How to Create a Grocery Pricebook

Tips to help save money on everyday groceries and get the best dealsHave you ever gone shopping for groceries and stocked up on things, only to find out that they went on sale the following week? It’s annoying, right?

I don’t know about you, but I hate spending more than I need to on the items I buy on a regular basis.

To avoid that, I’ve made note of what constitutes a good (or great!) price on those items and where it’s typically best to get them at.

Get the right things at the best prices

Setting up a price book allows you to buy the right items at the right places, for the best prices. In my case, I focus more on the right places part — knowing that I’m already saving money on all types of groceries just by doing that much.

I also stock up when I see non-perishable items at their best (or close to best) prices at those locations. For the most part I stick with a nearby grocery store + Costco. I don’t like to drive all over town (wasting gas in the process) so this works best for me.

How it works

Generally speaking there will be some types of food that are better to buy at the grocery store, and other types that are consistently less expensive at other stores. For example, items like meat and breads that can be frozen are almost always cheaper at the warehouse stores. Canned goods may be cheaper at stores like Target. Grocery store sale prices may beat them all. But how do you know for sure?

The easiest way is to compare prices between grocery stores and other food stores by keeping a price book. To start one, save your receipts the next time you go shopping, and note the prices of things you usually buy. Then go to the other stores you’re interested in and write down their prices for those same items.

In each case, note whether or not the items in question were on sale, and mark down the price per ounce or gram (in addition to the total price). I’m sure there are apps to help out with this too if you’d rather do it that way.

The savings will add up

After just a couple of trips to each store it will become obvious which items are consistently cheaper where, and you can then focus on only buying those items at those locations. Over time, you’ll also be able to tell when to really stock up on individual items like toothpaste, toiletries, canned or jarred goods, and other items with a long shelf life.

A caveat

Of course, to really save money by buying food at the stores where they are priced lowest, you have to be sure to buy ONLY the items you came for. If you walk into Target and get a great deal on a can of chili but throw in a hundred dollars worth of bedding, you’re better off sticking to the grocery store and avoiding the bedding temptation.
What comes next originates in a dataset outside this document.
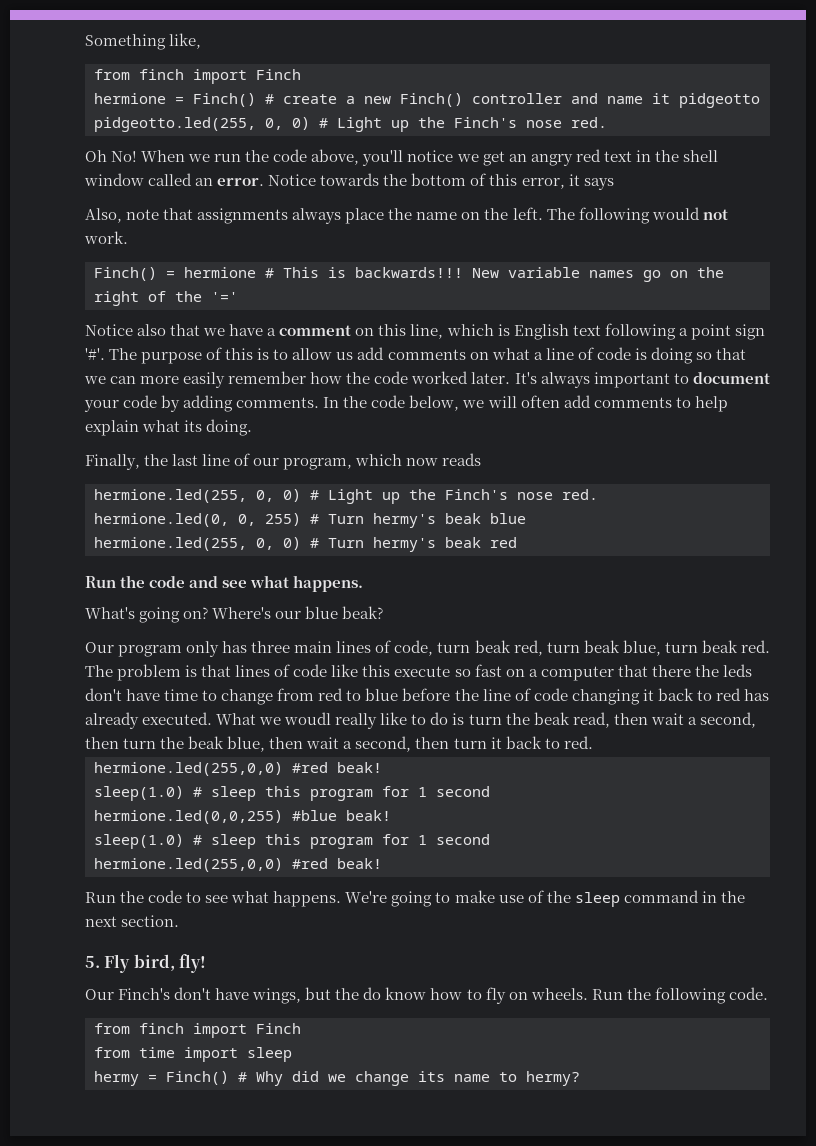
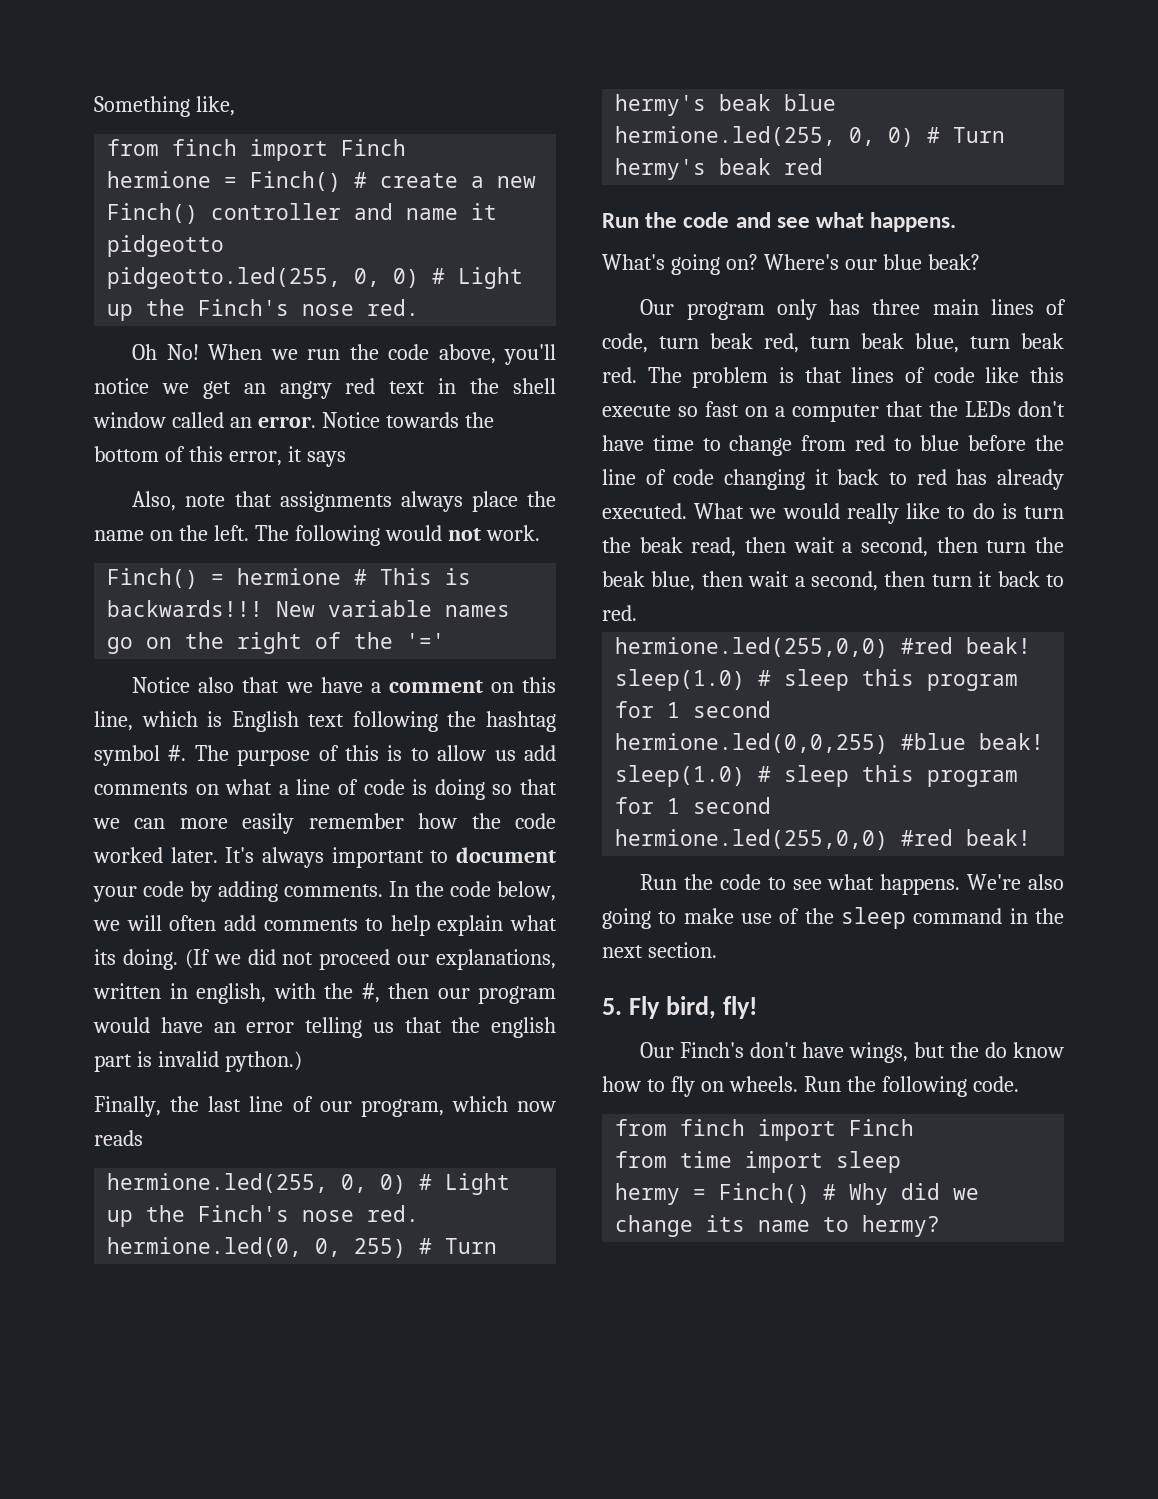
[678,324,765,340] [85,348,105,360] a point sign '#'. -> [447,711,556,732] [94,745,187,766] the hashtag symbol #.
(253, 427) none -> [184,949,556,970] [93,983,556,1004] [93,1017,556,1038] [94,1051,302,1072] (If we did not proceed our explanations, written in english, with the #, then our program would have an error telling us that the english part is invalid python.)
[651,664,752,677] there the leds -> [929,401,1011,417] the LEDs
[284,712,332,725] woudl -> [782,503,840,519] would
(388, 897) none -> [1028,874,1064,890] also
Using a grocery price book wisely can really save you money on the things you buy regularly, especially if you also use it in conjunction with Karen’s receipt technique. So if you haven’t tried one or both of these yet, give them a shot and watch your savings add up.

4 comments

  • I worked in the food industry for 25 years (before early retiring last week!) and I can say you are dead-on about saving significant money by comparing prices between channels (grocery vs warehouse club) and paying attention to sales. On average, people buy groceries 70 times a year – including both stock-up & fill-in trips. That’s a lot of opportunities to ensure that you are getting the best price!

  • Could you share how your pricebook looks like? I love the idea but it’s been a sometimes it works case for me. Because once I start adding too much stuff it becomes a maze, and I haven’t found one app that is simply good enough to use.

    • At this point mine is just in my head, since I’m very consistent with what I buy and can generally recognize when those things are a good buy. But originally my pricebook was literally just a paper mini notebook that I could flip through and make notes about each item. I’d list the item, the location, and how much it was and then compared after a few trips. It was a little messy since it couldn’t be alphabetized or anything like that but it did the trick.